Politics will not be easy in the coming years, in part because the problems we face have no easy, painless political solutions. As Tyler Cowen wrote in The Great Stagnation, we should not pretend that they do—and we should resist the tendency to reflexively demonize those who disagree with us, rather than trying, where possible, to find common ground.
Many of the ideas presented in this chapter would help decrease the social distance that has grown between different American cliques and classes, a crucial charge if the United States is to retain a common culture. A society in which the different classes jostle more frequently alongside one another—living in the same communities and cities, harboring the same hopes and expectations for their children—is inherently healthier than one in which they are segregated physically and split by cultural norms. Broader exposure to one another would foster the ideals of civic equality and equal opportunity that are our cultural bedrock.
The information age—individualistic, experimental, boundary-breaking—has eroded other once-common virtues, ones that we do not associate as strongly with a distinctly American character,
but that are nonetheless essential to a cohesive, successful society: from family commitment rooted in marriage, to civic responsibility.
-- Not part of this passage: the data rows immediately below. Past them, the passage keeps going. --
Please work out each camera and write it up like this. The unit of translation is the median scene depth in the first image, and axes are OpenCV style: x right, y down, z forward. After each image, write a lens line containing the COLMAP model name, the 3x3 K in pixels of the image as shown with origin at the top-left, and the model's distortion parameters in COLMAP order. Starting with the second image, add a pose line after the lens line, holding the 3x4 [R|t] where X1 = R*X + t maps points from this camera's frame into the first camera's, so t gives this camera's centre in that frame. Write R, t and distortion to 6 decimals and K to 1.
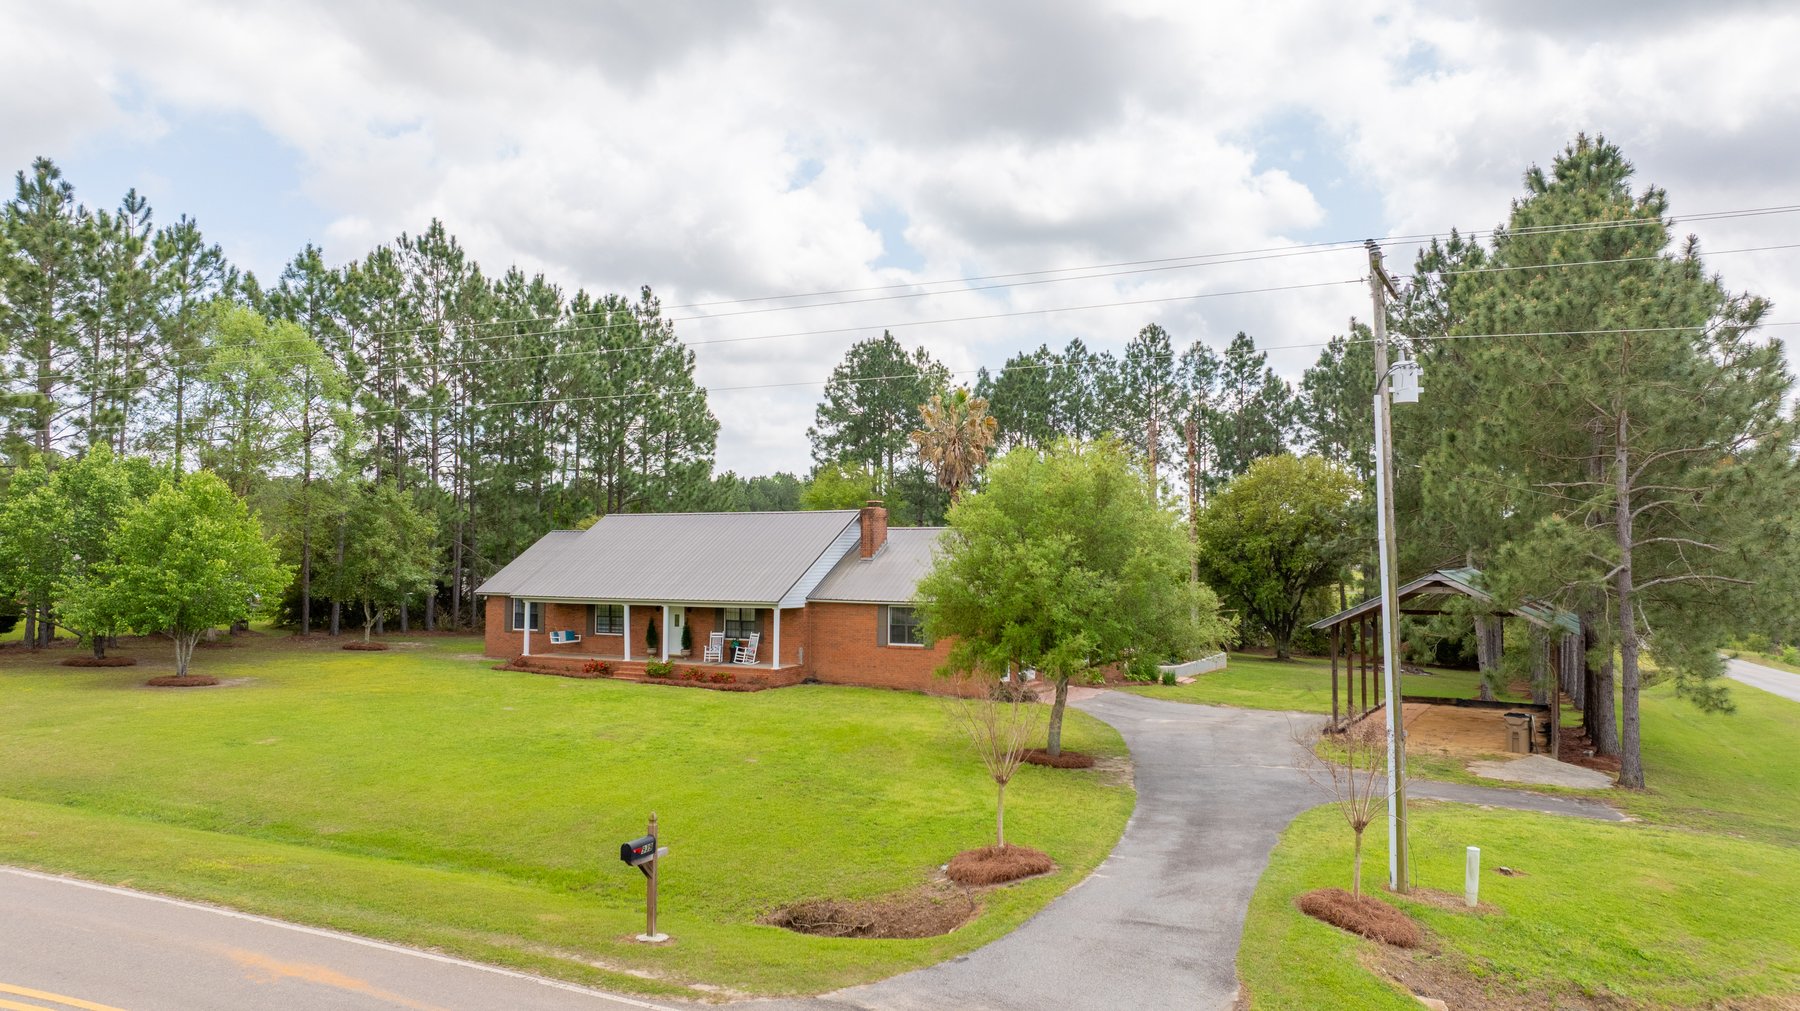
lens RADIAL K [[1270.6, 0, 912.2], [0, 1270.6, 507.8], [0, 0, 1]] dist [-0.008024, 0.000380]
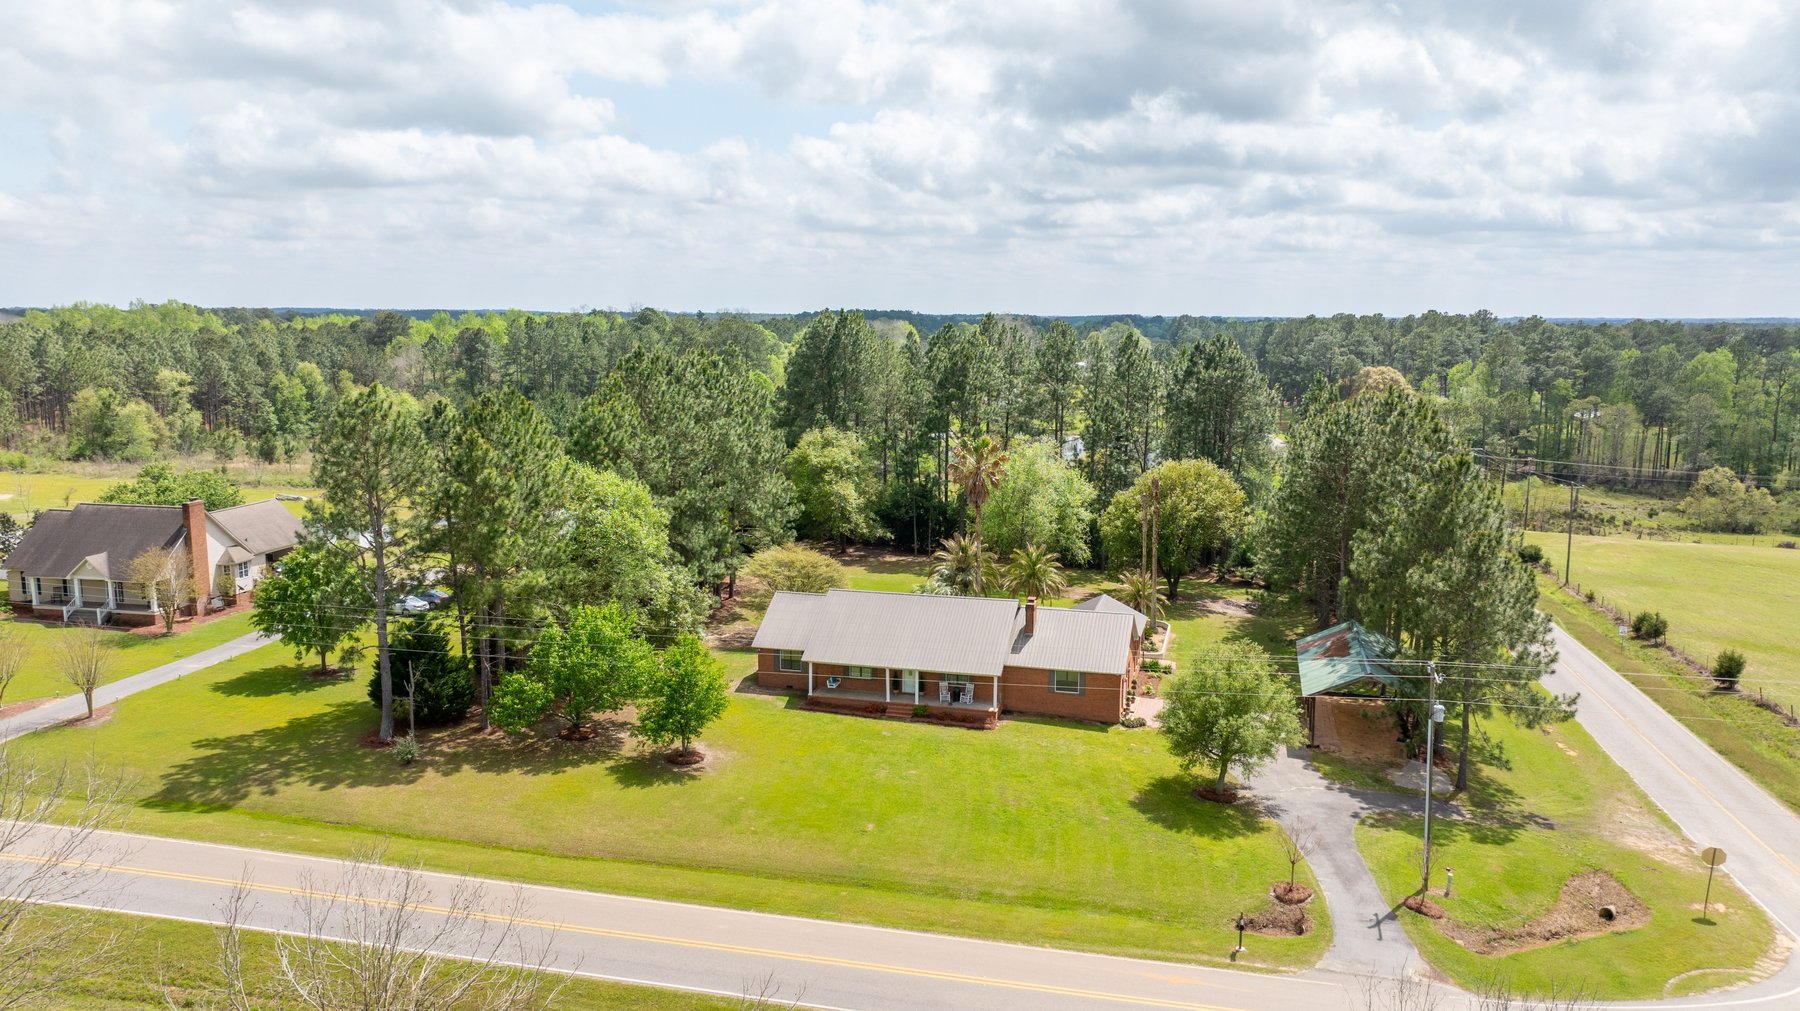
lens RADIAL K [[1270.6, 0, 912.2], [0, 1270.6, 507.8], [0, 0, 1]] dist [-0.008024, 0.000380]
pose [[0.974351, -0.037701, 0.221852, -0.451271], [-0.004921, 0.982060, 0.188503, -0.359359], [-0.224978, -0.184760, 0.956686, -0.437325]]
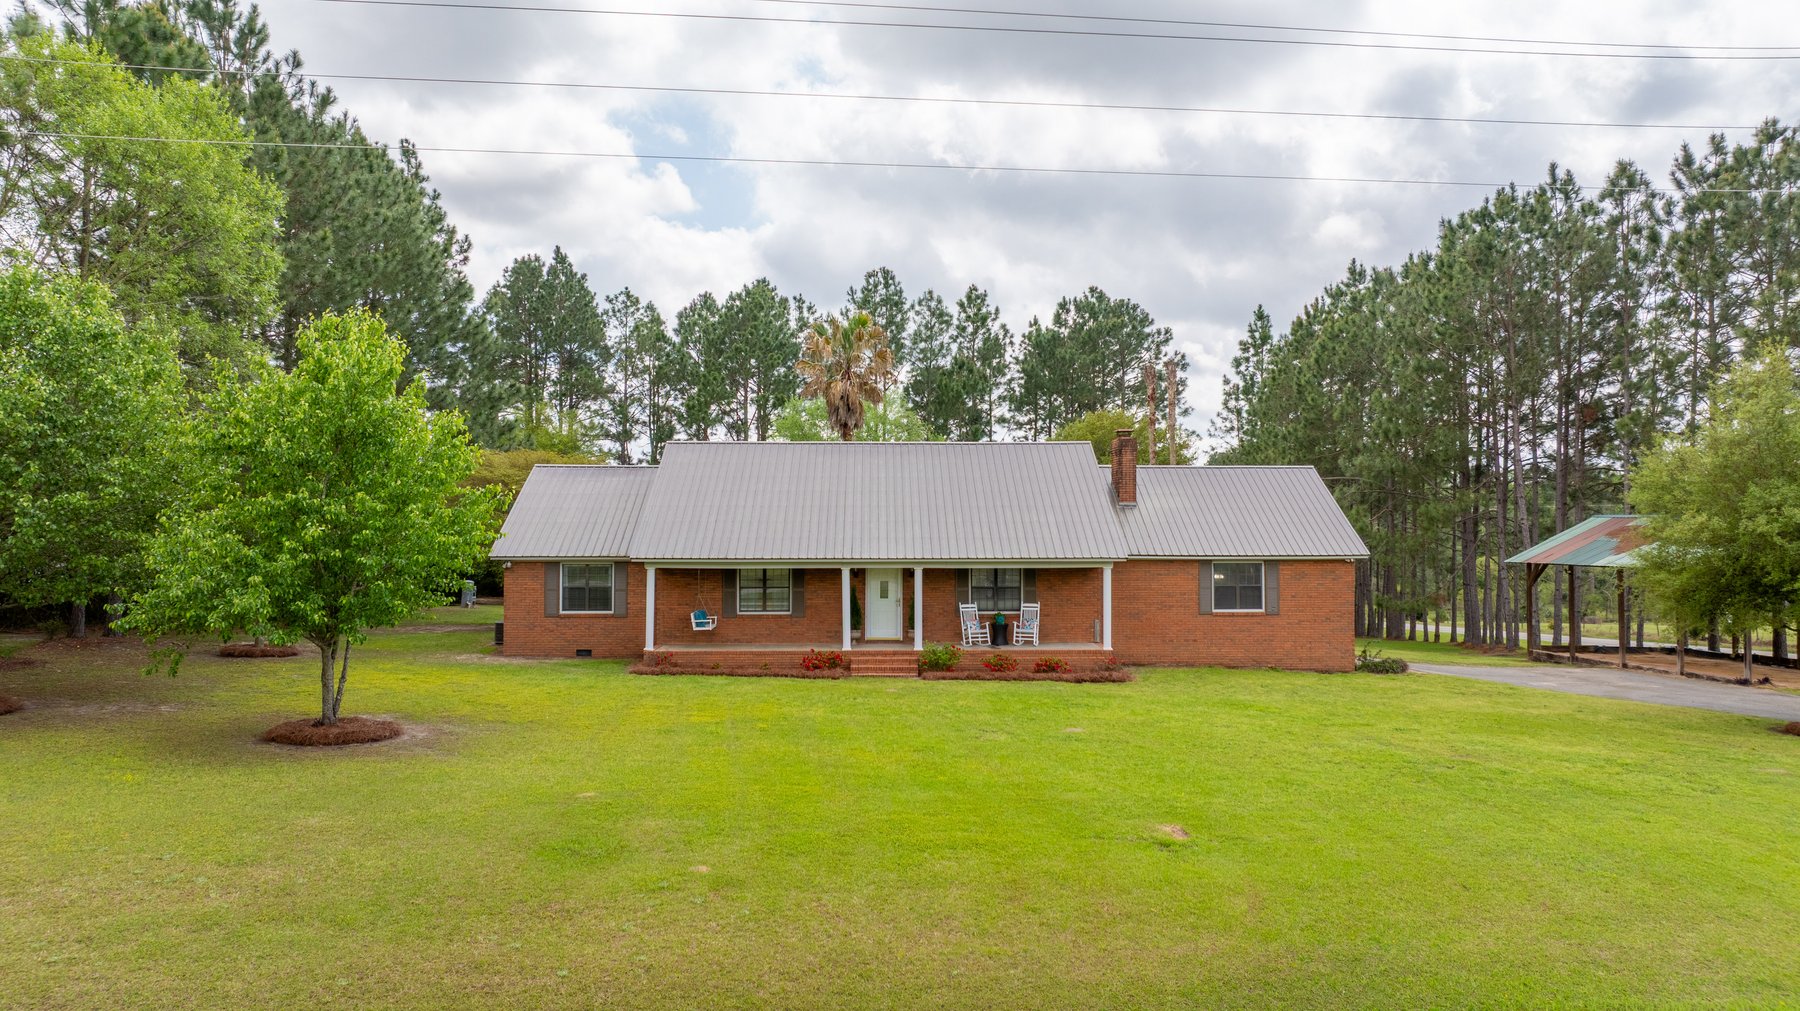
lens RADIAL K [[1259.0, 0, 899.3], [0, 1259.0, 498.8], [0, 0, 1]] dist [-0.035738, 0.038442]
pose [[0.873365, 0.008609, 0.486990, -0.436381], [-0.015818, 0.999818, 0.010693, 0.025858], [-0.486809, -0.017042, 0.873342, 0.326125]]
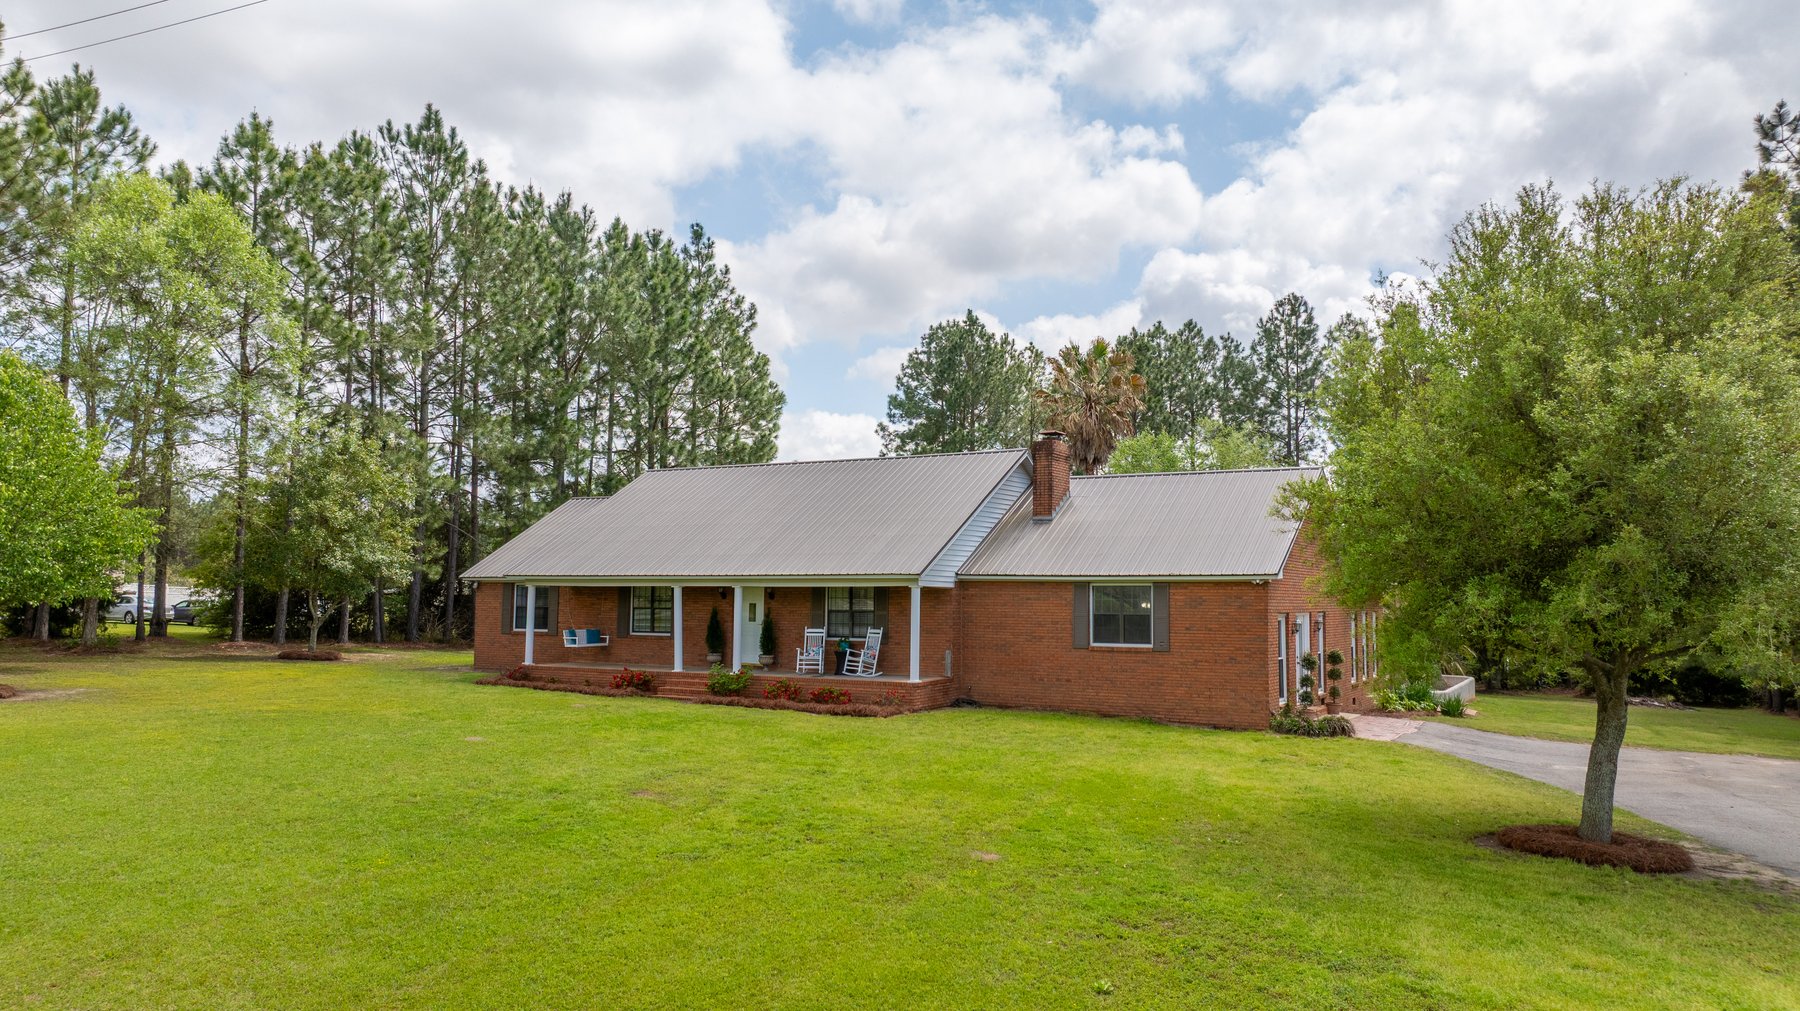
lens RADIAL K [[1268.0, 0, 913.3], [0, 1268.0, 504.8], [0, 0, 1]] dist [-0.015988, -0.001225]
pose [[0.999678, 0.002868, -0.025217, -0.070851], [-0.003808, 0.999298, -0.037282, 0.047810], [0.025093, 0.037366, 0.998987, 0.282812]]
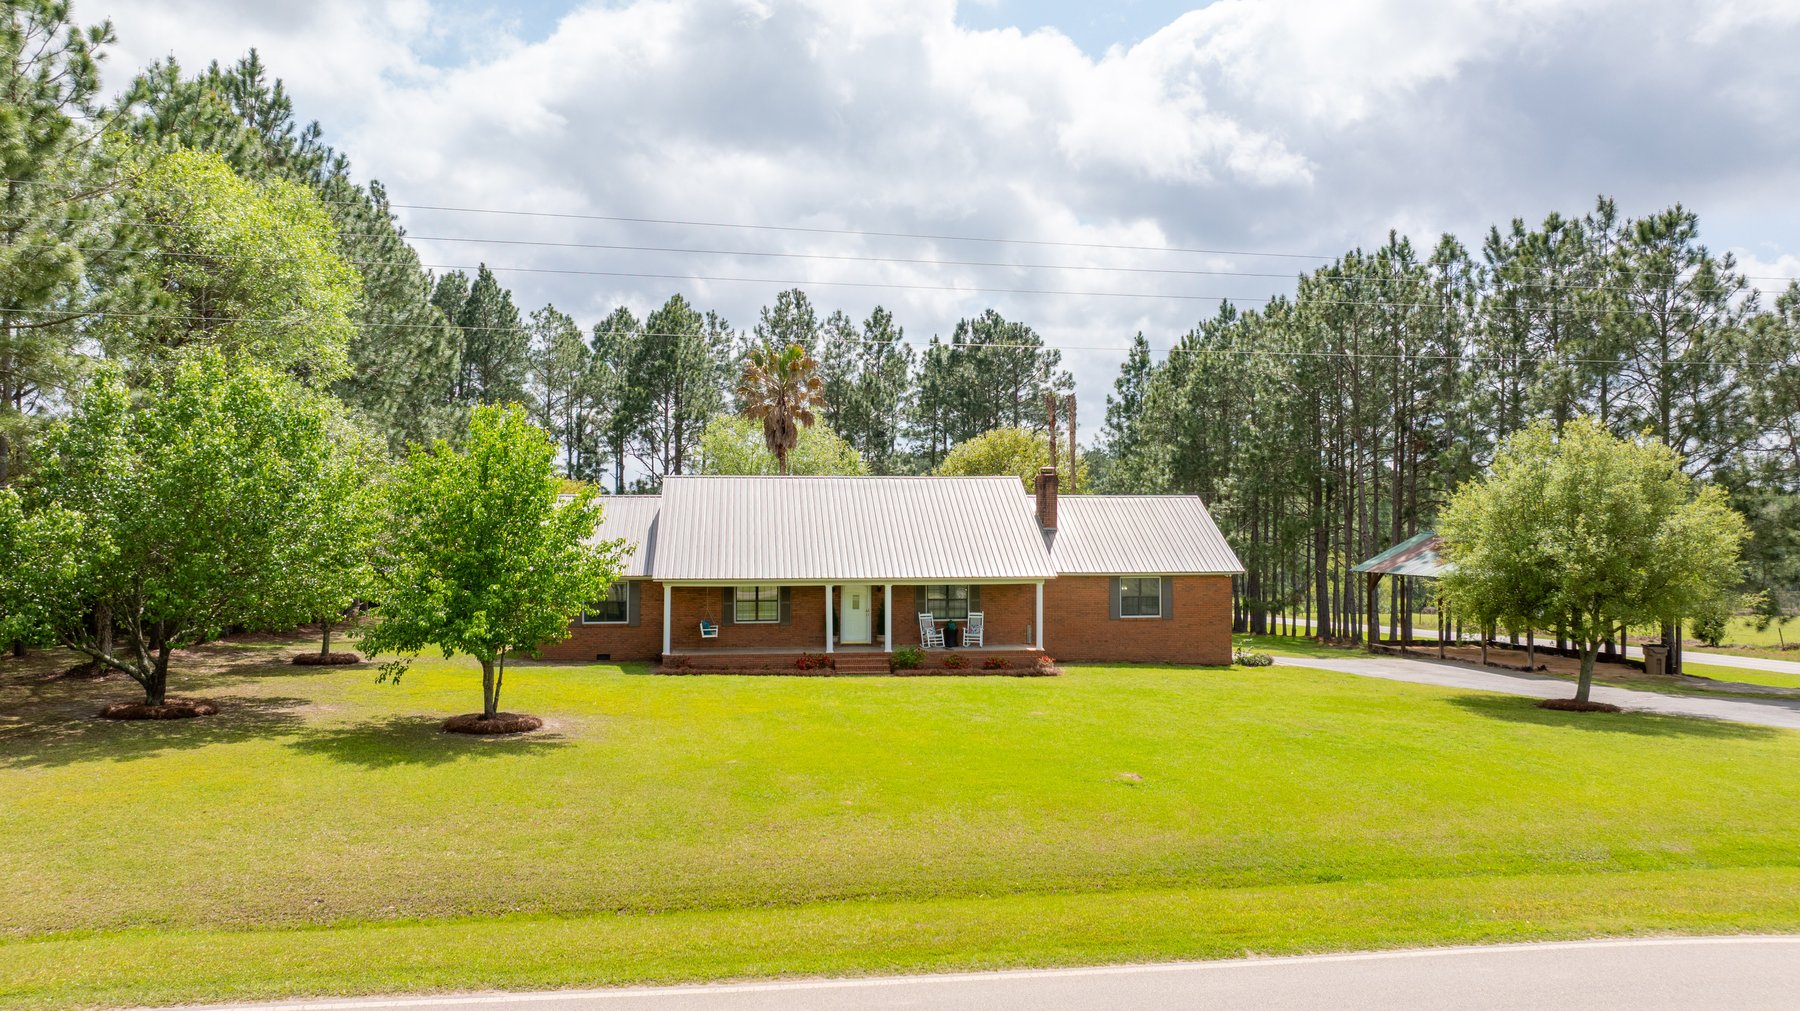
lens RADIAL K [[1259.4, 0, 900.0], [0, 1259.4, 505.5], [0, 0, 1]] dist [-0.008316, -0.025471]
pose [[0.818299, 0.003258, 0.574783, -0.545837], [-0.018711, 0.999605, 0.020973, 0.004639], [-0.574488, -0.027917, 0.818037, 0.245799]]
The Great Recession has merely cast light on the extent of that erosion. The past is not a hallowed place, and we would not want to return to it even if we could. But we do need to sow those virtues again as we move forward—through education and through our own private actions and expectations.
As with the end of the nineteenth century, the Great Depression, and the 1970s, when we look back on this period, we will see it as a time when much that was familiar came to an end. But we will also see many new beginnings. After years of profligacy, the crash and its aftermath may mark a generational turning toward thrift and personal responsibility, changes that would serve the country well for decades. We will likely remember the Great Recession not only as a time when women first became a majority of the workforce, but also more broadly as a transition from a male-centered economy to one built more around women. The end of the housing-construction boom—and the financial sector’s preoccupation with housing—will surely clear the way for growth in other industries, and for the rise of new ones.
The most-important legacies of this period are, of course, unknowable today. Will education take another leap forward, as it has during the major economic transitions of the past? Will the long trend toward the concentration of income be altered—and in what manner? Will the middle class retain its optimism and its sense of unbounded opportunity?